7. A category incremental learning device based on long-tail distribution scenarios, characterized in that, include: A construction module is used to build a sample dataset that exhibits a long-tail distribution; wherein, the sample dataset is divided into old category sample data and new category sample data; The generation module is used to extract the feature vector of the old category sample data as the first feature vector, and use the first feature vector to generate the second feature vector; The learning module is used to train the incremental learning model using a preset total loss function, the sample dataset, and the second feature vector to obtain a trained incremental learning model. The incremental learning model comprises an input layer, a feature extraction layer, and a classification layer connected in sequence. The total loss function includes a balance loss function and a knowledge distillation loss function. The balance loss function is used to balance the learning of the target old category sample data and the new category sample data. The target old category sample data includes the old category sample data and the second feature vector. The knowledge distillation loss function is used to measure the difference between the output results of the feature extraction layer of the old incremental learning model and the output results of the feature extraction layer of the new incremental learning model.

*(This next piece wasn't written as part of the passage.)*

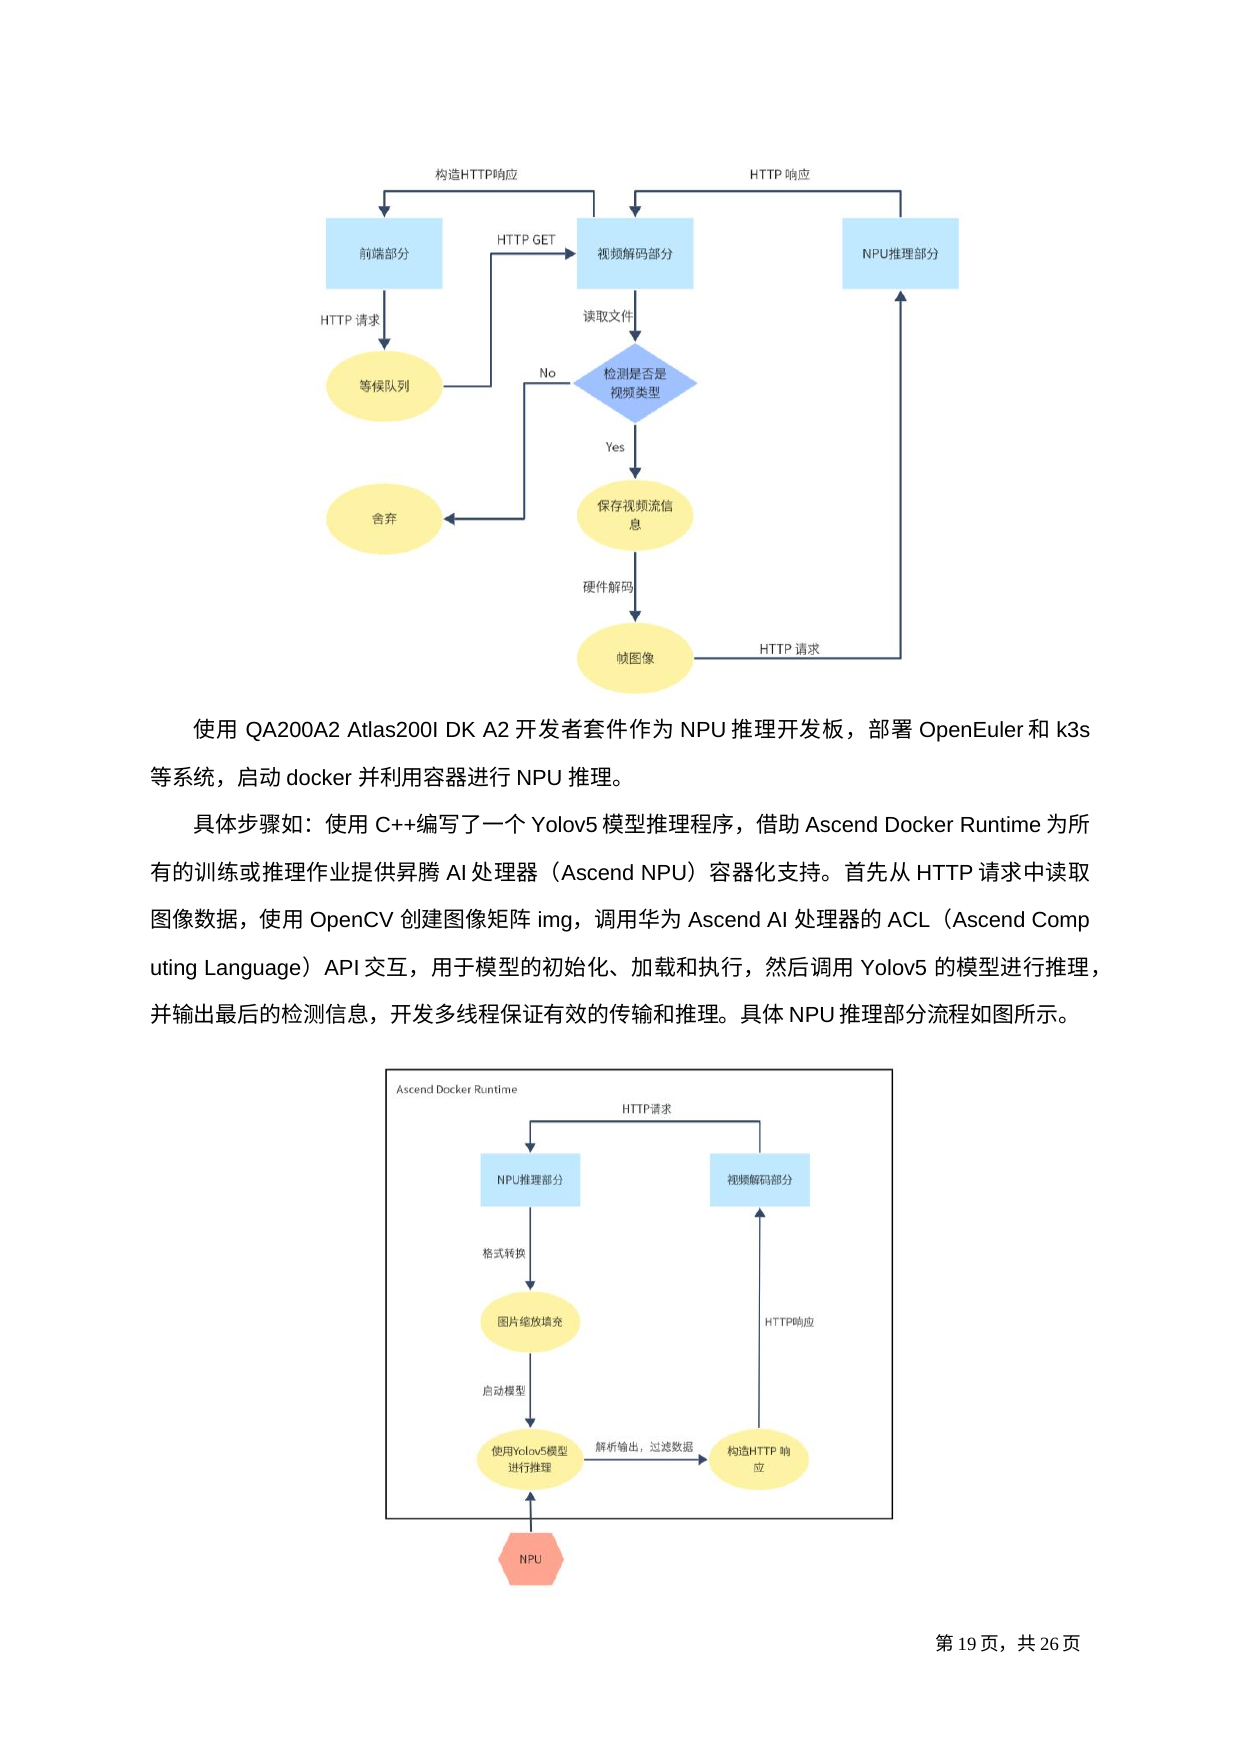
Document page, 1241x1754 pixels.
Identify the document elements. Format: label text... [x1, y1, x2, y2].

8. A category incremental learning device based on long-tail distribution scenarios, characterized in that, The system includes a processor, a memory, and a computer program stored in the memory and configured to be executed by the processor, wherein the processor, when executing the computer program, implements the category incremental learning method based on a long-tailed distribution scenario as described in any one of claims 1 to 6.

9. A computer-readable storage medium, characterized in that, The computer-readable storage medium includes a stored computer program; wherein, when the computer program is executed, it controls the device on which the computer-readable storage medium is located to perform the category incremental learning method based on the long-tail distribution scenario as described in any one of claims 1 to 6.

10. A computer program product, characterized in that, It includes a computer program / instruction that, when executed by a processor, implements the category incremental learning method based on long-tailed distribution scenarios as described in any one of claims 1 to 6.